There are two types of connectivity that you can have from clouds to on-prem, (i) Public and (ii) Private.

Public Connection From On-Prem

Public connection from on-prem into the cloud is done over the Internet using IPSec and BGP. IPSec connections usually terminate directly into the private gateway inside the VPC/VNet. It can also terminate into a cloud transit like Transit Gateway for AWS and transit VNet for Azure. For transit type connectivity, you can also install a third-party appliance or a router, and transit through it into the cloud. A single IPSec connection in this scenario supports upto 1.25Gbps, however, there are options to build multiple IPSec tunnels with ECMP to get higher throughput.
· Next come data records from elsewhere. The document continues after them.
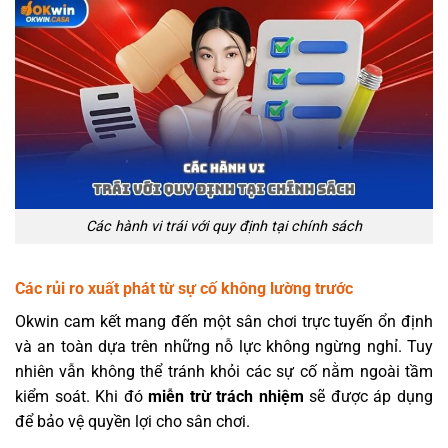
Các hành vi trái với quy định tại chính sách
Các rủi ro xuất phát từ sự cố không lường trước
Okwin cam kết mang đến một sân chơi trực tuyến ổn định
và an toàn dựa trên những nỗ lực không ngừng nghỉ. Tuy
nhiên vẫn không thể tránh khỏi các sự cố nằm ngoài tầm
kiểm soát. Khi đó
miễn trừ trách nhiệm
sẽ được áp dụng
để bảo vệ quyền lợi cho sân chơi.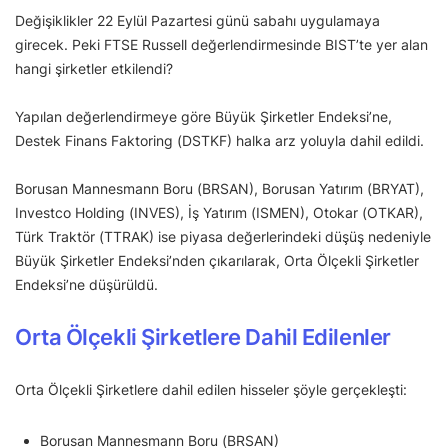
Değişiklikler 22 Eylül Pazartesi günü sabahı uygulamaya
girecek. Peki FTSE Russell değerlendirmesinde BIST’te yer alan
hangi şirketler etkilendi?
Yapılan değerlendirmeye göre Büyük Şirketler Endeksi’ne,
Destek Finans Faktoring (DSTKF) halka arz yoluyla dahil edildi.
Borusan Mannesmann Boru (BRSAN), Borusan Yatırım (BRYAT),
Investco Holding (INVES), İş Yatırım (ISMEN), Otokar (OTKAR),
Türk Traktör (TTRAK) ise piyasa değerlerindeki düşüş nedeniyle
Büyük Şirketler Endeksi’nden çıkarılarak, Orta Ölçekli Şirketler
Endeksi’ne düşürüldü.
Orta Ölçekli Şirketlere Dahil Edilenler
Orta Ölçekli Şirketlere dahil edilen hisseler şöyle gerçekleşti:
Borusan Mannesmann Boru (BRSAN)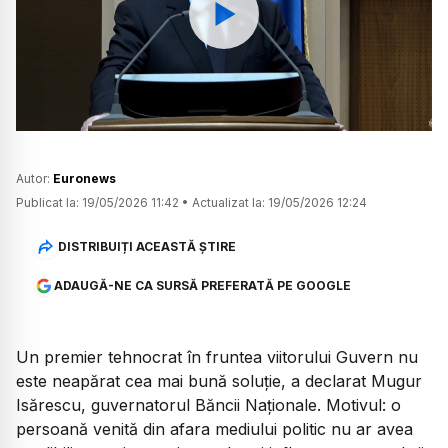
Watch
Autor:
Euronews
Publicat la:
19/05/2026 11:42
•
Actualizat la:
19/05/2026 12:24
DISTRIBUIȚI ACEASTĂ ȘTIRE
ADAUGĂ-NE CA SURSĂ PREFERATĂ PE GOOGLE
Un premier tehnocrat în fruntea viitorului Guvern nu
este neapărat cea mai bună soluție, a declarat Mugur
Isărescu, guvernatorul Băncii Naționale. Motivul: o
persoană venită din afara mediului politic nu ar avea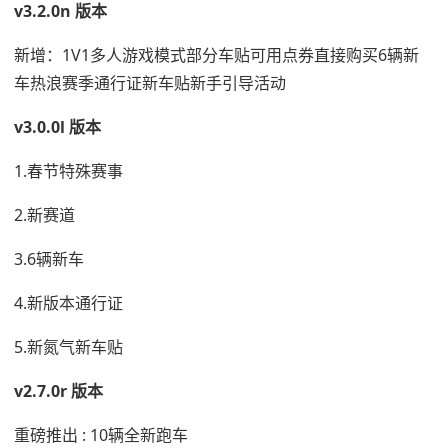
v3.2.0n 版本
新增：1V1多人游戏模式部分车贴可用点券直接购买6辆新
车热浪赛季通行证新车贴新手引导活动
v3.0.0l 版本
1.春节特殊赛事
2.新赛道
3.6辆新车
4.新版本通行证
5.新氮气新车贴
v2.7.0r 版本
重磅推出 : 10辆全新跑车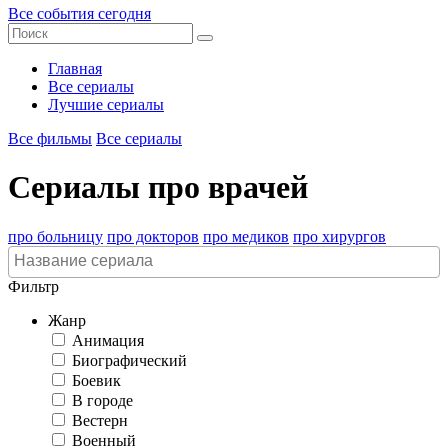
Все события сегодня
Главная
Все сериалы
Лучшие сериалы
Все фильмы
Все сериалы
Сериалы про врачей
про больницу
про докторов
про медиков
про хирургов
Фильтр
Жанр
Анимация
Биографический
Боевик
В городе
Вестерн
Военный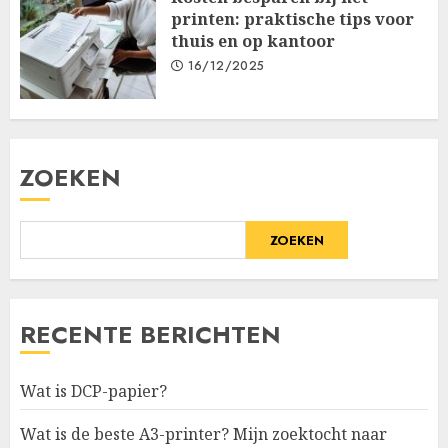
printen: praktische tips voor
thuis en op kantoor
16/12/2025
ZOEKEN
ZOEKEN
RECENTE BERICHTEN
Wat is DCP-papier?
Wat is de beste A3-printer? Mijn zoektocht naar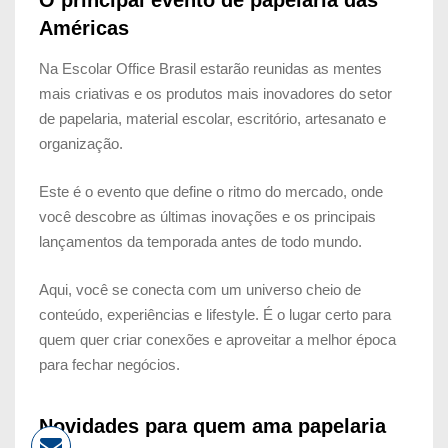
O principal evento de papelaria das
Américas
Na Escolar Office Brasil estarão reunidas as mentes
mais criativas e os produtos mais inovadores do
setor
de papelaria, material escolar, escritório, artesanato e
organização.
Este é o evento que define o ritmo do mercado, onde
você
descobre as últimas inovações e os principais
lançamentos da temporada
antes de todo mundo.
Aqui, você se conecta com um universo cheio de
conteúdo, experiências e lifestyle. É o lugar certo para
quem quer criar conexões e aproveitar a
melhor época
para fechar negócios.
Novidades para quem ama papelaria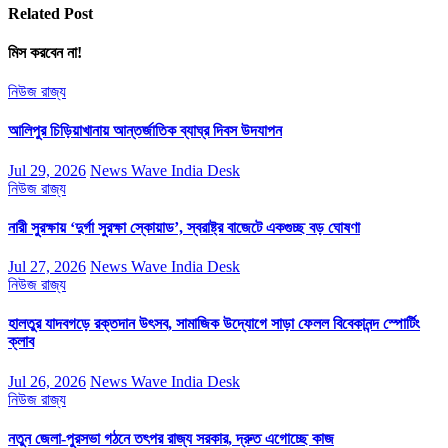
Related Post
মিস করবেন না!
নিউজ
রাজ্য
আলিপুর চিড়িয়াখানায় আন্তর্জাতিক ব্যাঘ্র দিবস উদযাপন
Jul 29, 2026
News Wave India Desk
নিউজ
রাজ্য
নারী সুরক্ষায় ‘দুর্গা সুরক্ষা স্কোয়াড’, স্বরাষ্ট্র বাজেটে একগুচ্ছ বড় ঘোষণা
Jul 27, 2026
News Wave India Desk
নিউজ
রাজ্য
হালতুর যাদবগড়ে রক্তদান উৎসব, সামাজিক উদ্যোগে সাড়া ফেলল বিবেকানন্দ স্পোর্টিং
ক্লাব
Jul 26, 2026
News Wave India Desk
নিউজ
রাজ্য
নতুন জেলা-পুরসভা গঠনে তৎপর রাজ্য সরকার, দ্রুত এগোচ্ছে কাজ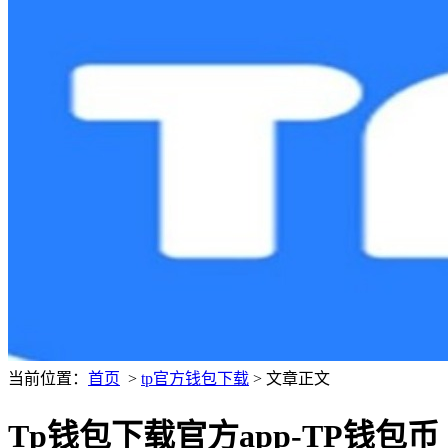
当前位置：
首页
>
tp官方钱包下载
> 文章正文
Tp钱包下载官方app-TP钱包币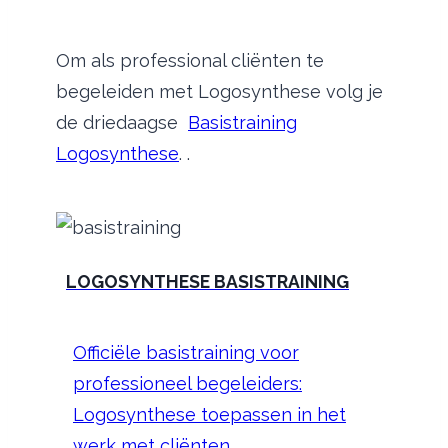
Om als professional cliënten te
begeleiden met Logosynthese volg je
de driedaagse
Basistraining
Logosynthese
. .
LOGOSYNTHESE BASISTRAINING
Officiële basistraining voor
professioneel begeleiders:
Logosynthese toepassen in het
werk met cliënten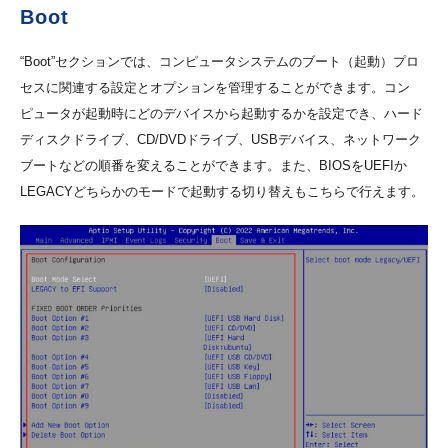
Boot
“Boot”セクションでは、コンピュータシステムのブート（起動）プロ
セスに関連する設定とオプションを管理することができます。コン
ピュータが起動時にどのデバイスから起動するかを設定でき、ハード
ディスクドライブ、CD/DVDドライブ、USBデバイス、ネットワーク
ブートなどの順番を変えることができます。また、BIOSをUEFIか
LEGACYどちらかのモードで起動する切り替えもこちらで行えます。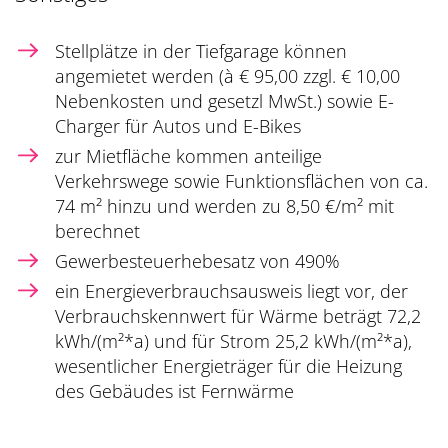
Stellplätze in der Tiefgarage können
angemietet werden (à € 95,00 zzgl. € 10,00
Nebenkosten und gesetzl MwSt.) sowie E-
Charger für Autos und E-Bikes
zur Mietfläche kommen anteilige
Verkehrswege sowie Funktionsflächen von ca.
74 m² hinzu und werden zu 8,50 €/m² mit
berechnet
Gewerbesteuerhebesatz von 490%
ein Energieverbrauchsausweis liegt vor, der
Verbrauchskennwert für Wärme beträgt 72,2
kWh/(m²*a) und für Strom 25,2 kWh/(m²*a),
wesentlicher Energieträger für die Heizung
des Gebäudes ist Fernwärme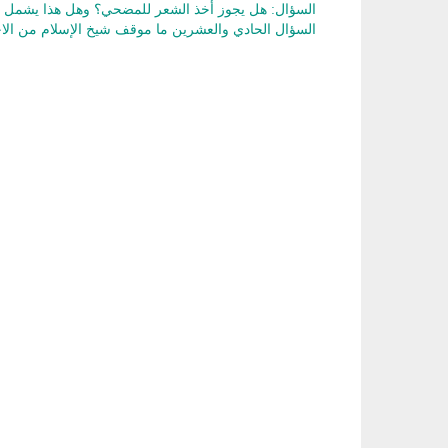
السؤال: هل يجوز أخذ الشعر للمضحي؟ وهل هذا يشمل ال
السؤال الحادي والعشرين ما موقف شيخ الإسلام من الاخ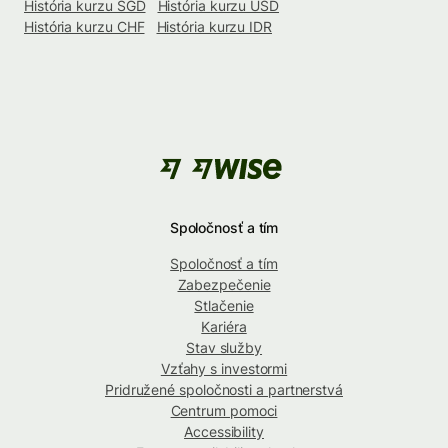
História kurzu SGD
História kurzu USD
História kurzu CHF
História kurzu IDR
Spoločnosť a tím
Spoločnosť a tím
Zabezpečenie
Stlačenie
Kariéra
Stav služby
Vzťahy s investormi
Pridružené spoločnosti a partnerstvá
Centrum pomoci
Accessibility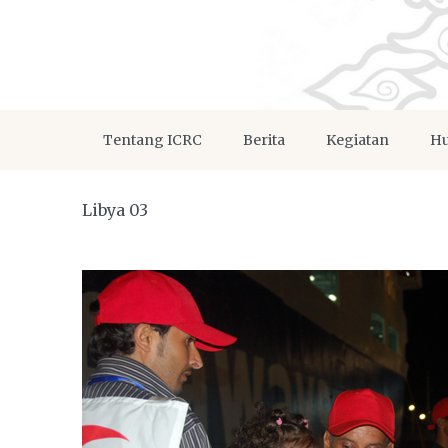
Tentang ICRC
Berita
Kegiatan
Hu
Libya 03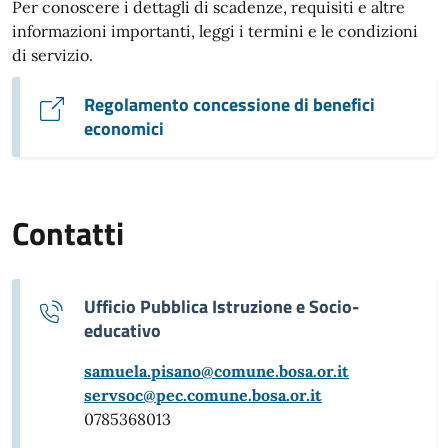
Per conoscere i dettagli di scadenze, requisiti e altre
informazioni importanti, leggi i termini e le condizioni
di servizio.
Regolamento concessione di benefici
economici
Contatti
Ufficio Pubblica Istruzione e Socio-
educativo
samuela.pisano@comune.bosa.or.it
servsoc@pec.comune.bosa.or.it
0785368013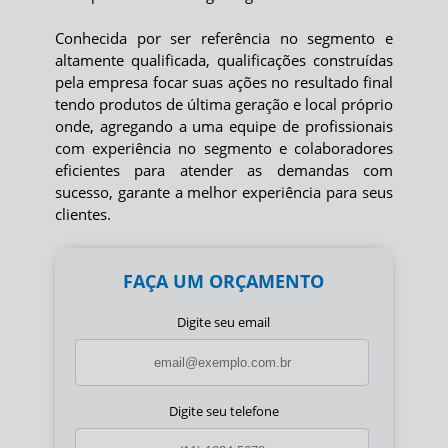
Conhecida por ser referência no segmento e
altamente qualificada, qualificações construídas
pela empresa focar suas ações no resultado final
tendo produtos de última geração e local próprio
onde, agregando a uma equipe de profissionais
com experiência no segmento e colaboradores
eficientes para atender as demandas com
sucesso, garante a melhor experiência para seus
clientes.
FAÇA UM ORÇAMENTO
Digite seu email
Digite seu telefone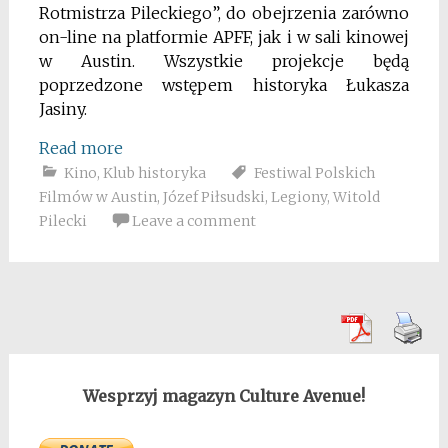
Rotmistrza Pileckiego”, do obejrzenia zarówno
on-line na platformie APFF, jak i w sali kinowej
w Austin. Wszystkie projekcje będą
poprzedzone wstępem historyka Łukasza
Jasiny.
Read more
Kino
,
Klub historyka
Festiwal Polskich
Filmów w Austin
,
Józef Piłsudski
,
Legiony
,
Witold
Pilecki
Leave a comment
Wesprzyj magazyn Culture Avenue!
Private Connection From On-Prem

Private connectivity into the cloud is usually extended from the customer router sitting in a colocation facility or inside the physical data center. All the major public cloud providers have partnerships with service providers and colocations to offer this type of a service. The service is very similar across AWS, Azure and GCP, however, they all have named it differently. It is called Direct Connect for AWS, ExpressRoute for Azure and Dedicated Interconnect for GCP.

There are two main use cases where enterprise would need this type of connectivity.

  • Extending private MPLS connection into the cloud so that the enterprise can have the same level of SLA and QoS extended into the cloud.
  • High bandwidth connectivity from on-prem data center to the cloud for backups and data replication.

Conclusion

After reading this blog, you must have figured it out that conceptually there are more similarities than differences between different public cloud providers. However, the architecture and implementation details are very different which can easily become overwhelming for network engineers to design and integrate multi-cloud environments. Any enterprise looking to embrace multi-cloud network architecture will either need in-house experts for each cloud or a service, like Alkira, which can abstract the complexities and provide a unified way of connecting into different public clouds.